In the past 5 years alone, production times for an 83/4-in. PDC bit have been reduced from 12 to fewer than 5 days.
Although some steps, like the time-and-temperature dependent furnace process, cannot be curtailed, almost every other step may achieve productivity gains through total quality management techniques and improvements in the automation process.
"You want to have the shortest possible lead time in manufacturing so you can supply the bit at the last minute," Illerhaus said. In fact, with the high costs for PDC bits, and the ability to customize drill bit architecture according to application, those operators that choose to use this technology will most certainly gain a competitive advantage by analyzing geologic information real time and ordering their bits as needed.
PDC manufacturing lingo
Language in the manufacturing process, like any other industry, uses specialized words to convey meaning:
Turning involves a process where the object to be worked on, mounted horizontally on a lathe, is shaped by a rotating device. In PDC manufacturing, this process is used to form the mold out of a bar of graphite.
Milling involves a stationary object that is acted upon by a cutting device (the opposite of turning). In PDC manufacturing, this process is used to mill the junk slots, PDC cutter, and fluid nozzle pockets.
Furnacing involves heating a loaded mold, consisting of a carbide powder topped with a binder alloy. Once the binder melts, it will infiltrate through the carbide powder and produce a durable bit body.
Brazing involves soldering a nonferrous metal that melts at a lower temperature than that of the metals being joined. During the brazing process, the braze serves as the glue that binds the PDC cutters to the cutter pockets.
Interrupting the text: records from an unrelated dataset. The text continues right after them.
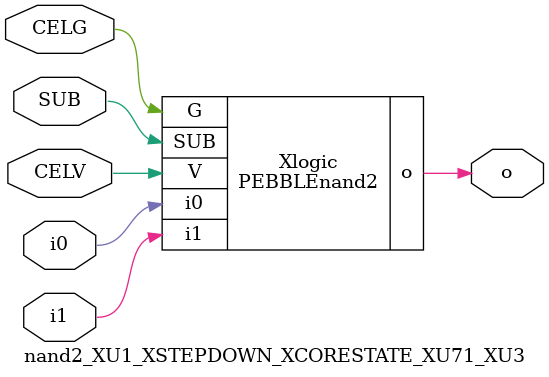
<source format=v>



module PEBBLEnand2 ( o, G, SUB, V, i0, i1 );

  input i0;
  input V;
  input i1;
  input G;
  output o;
  input SUB;
endmodule

//Celera Confidential Do Not Copy nand2_XU1_XSTEPDOWN_XCORESTATE_XU71_XU3
//Celera Confidential Symbol Generator
//5V NAND2
module nand2_XU1_XSTEPDOWN_XCORESTATE_XU71_XU3 (CELV,CELG,i0,i1,o,SUB);
input CELV;
input CELG;
input i0;
input i1;
input SUB;
output o;

//Celera Confidential Do Not Copy nand2
PEBBLEnand2 Xlogic(
.V (CELV),
.i0 (i0),
.i1 (i1),
.o (o),
.SUB (SUB),
.G (CELG)
);
//,diesize,PEBBLEnand2

//Celera Confidential Do Not Copy Module End
//Celera Schematic Generator
endmodule

</source>
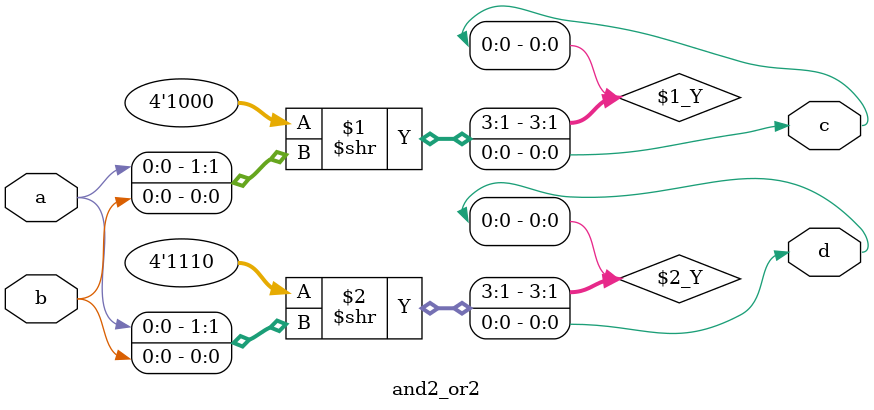
<source format=v>
/* Generated by Yosys 0.9+2406 (git sha1 f44a4f90, gcc 8.4.0 -fPIC -Os) */

module and2_or2(a, b, c, d);
  wire _0_;
  wire _1_;
  wire _2_;
  input a;
  input b;
  output c;
  output d;
  assign c = 4'h8 >> { a, b };
  assign d = 4'he >> { a, b };
  assign _0_ = 1'h0;
  assign _1_ = 1'h1;
  assign _2_ = 1'hx;
endmodule

</source>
Welding unites metallic parts, of different origin, by heating and allowing the metals to flow together. This process, which is used to join the pin shank and bit crown together in the PDC manufacturing process, changes the material properties of both parts at the interface.
Displacement refers to an object that is substituted within a preformed pocket to preserve shape and orientation. Because certain materials may be destroyed in the furnace, including PDC cutters, it becomes necessary to use displacements in the PDC manufacturing process.
Flux is a material used to remove oxides that build up on the braze surface during heating. If oxides remain on the braze surface, the braze alloy will not bond the cutter to the pocket.
Alloy, or solder, is the material used during the brazing process that welds or bonds the cutter to the cast matrix body.